Jack London was born in San Francisco on January 12, 1876. Raised in poverty, he started working part-time to support his family at the age of nine and dropped out of school a few years later to work and travel full-time. He educated himself through reading, deriving special pleasure from the stories of Washington Irving and Rudyard Kipling. London spent his teenage years sailing aboard a sealing schooner, tramping across the country as a hobo, and working at a variety of odd jobs. He later drew upon these early adventures in books such as The Cruise of the Dazzler (1902) and The Sea-Wolf (1904).
When he was twenty years old, London enrolled in the University of California at Berkeley. He had just begun to read Charles Darwin’s Origin of Species (1859) and Karl Marx’s Communist Manifesto (1848). The ideas of Darwin and Marx profoundly influenced his thinking and writing. The following year, 1897, London left California for the Klondike gold rush. Although he did not “strike it rich” there, London witnessed a culture and way of life that were to bring him success as a writer. Before he turned twenty-five, London had published his first book, The Son of the Wolf: Tales of the Far North (1900), as well as numerous magazine stories.
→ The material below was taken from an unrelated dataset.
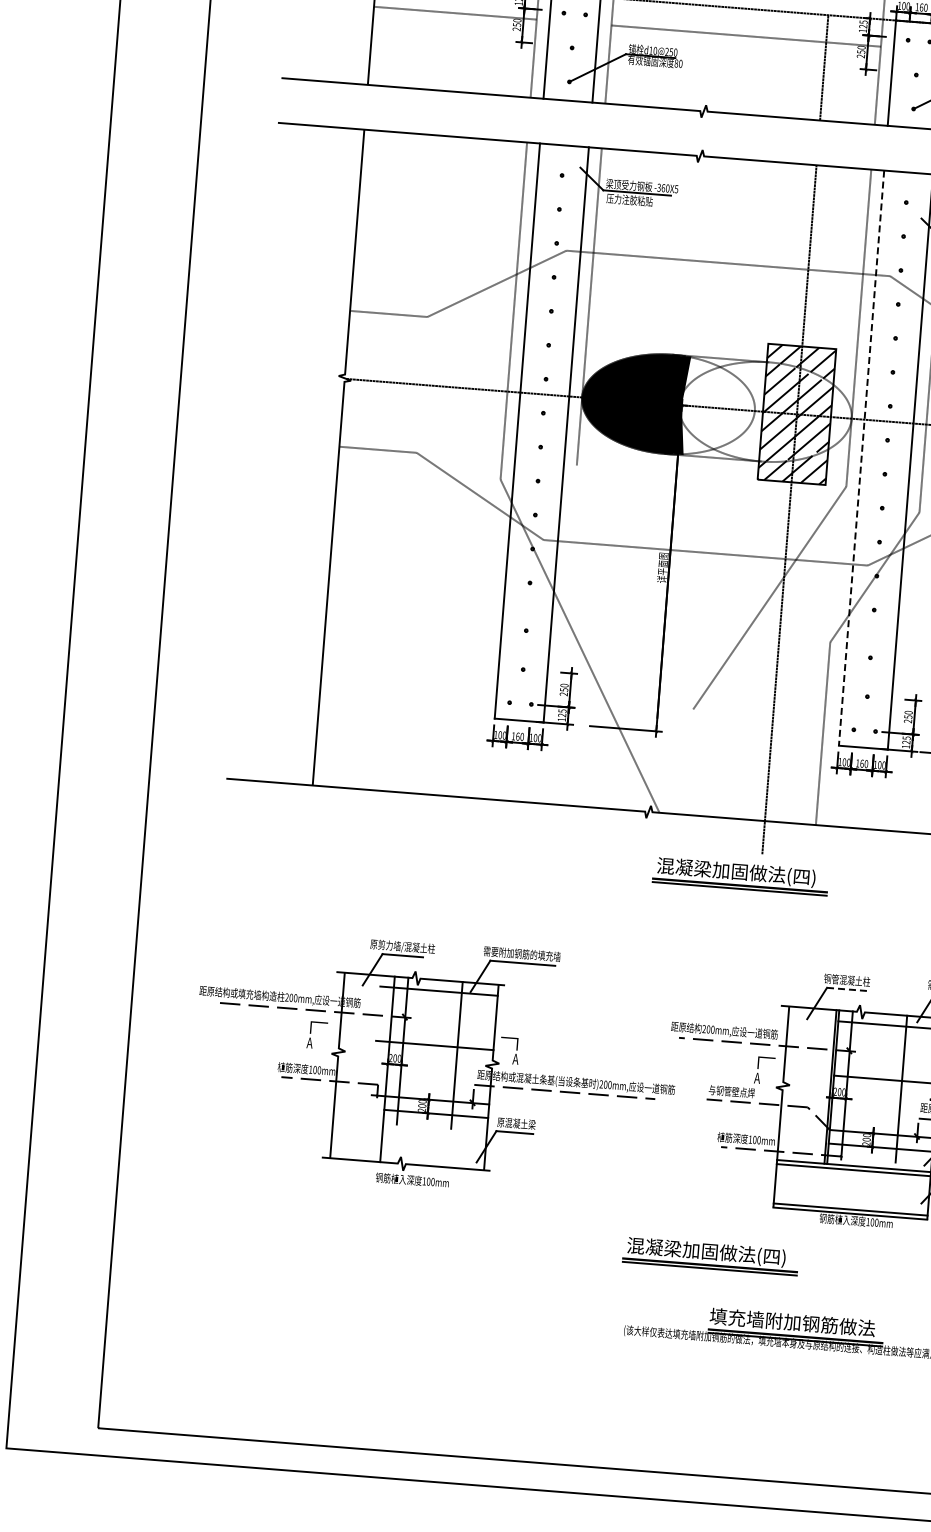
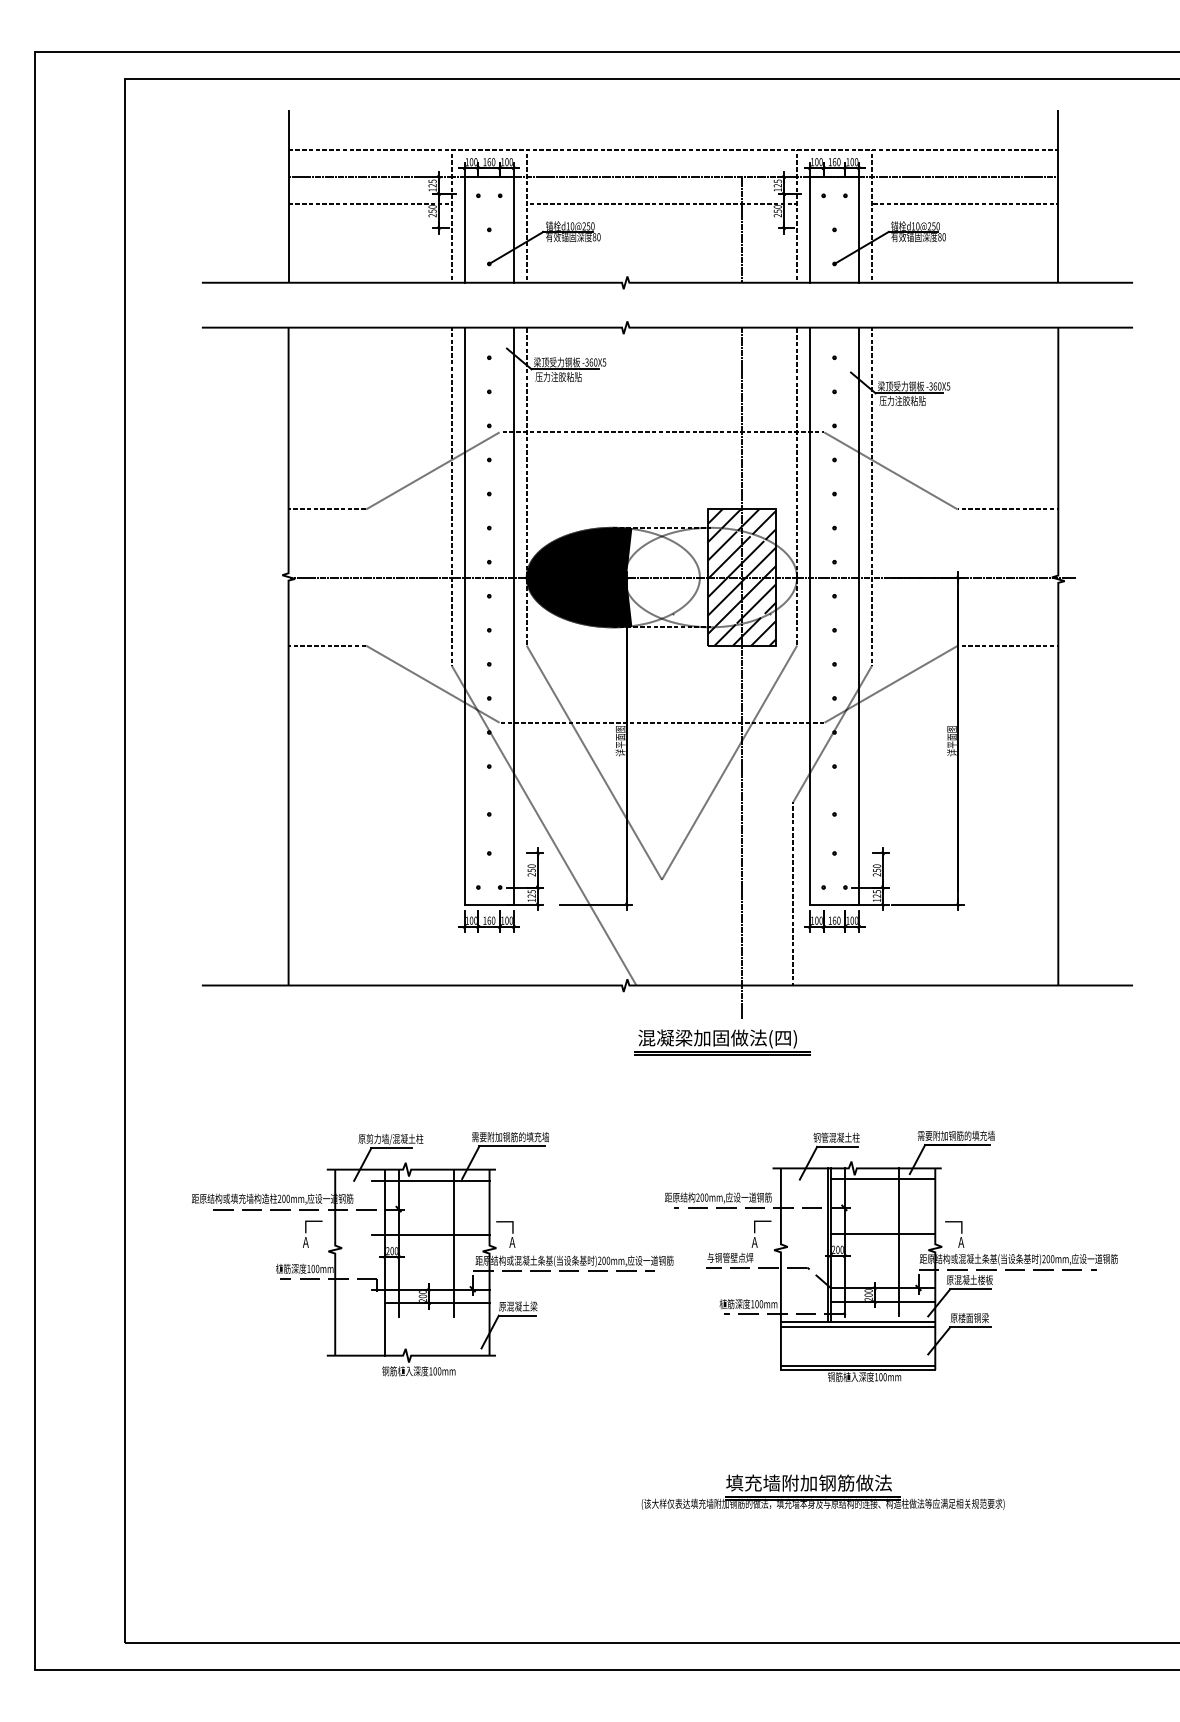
line: (862, 458) -> (810, 616), dashed -> solid
line: (634, 587) -> (593, 762), added
line: (847, 989) -> (837, 1146), dashed -> solid
part: (710, 1256) -> (722, 1423), removed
Jack London died on November 22, 1916, in Santa Rosa, California, a possible suicide. Although he was only forty years old, he had already written fifty-nine books, including novels, short stories, sociological studies, essays, plays, and an autobiography. By his own admission, much of his writing was “hack work.” Nonetheless, his stories from the Klondike continue to make him one of America’s most popular authors. Many of London’s books have been made into movies, and his most popular, The Call of the Wild, has inspired three major film Adaptations.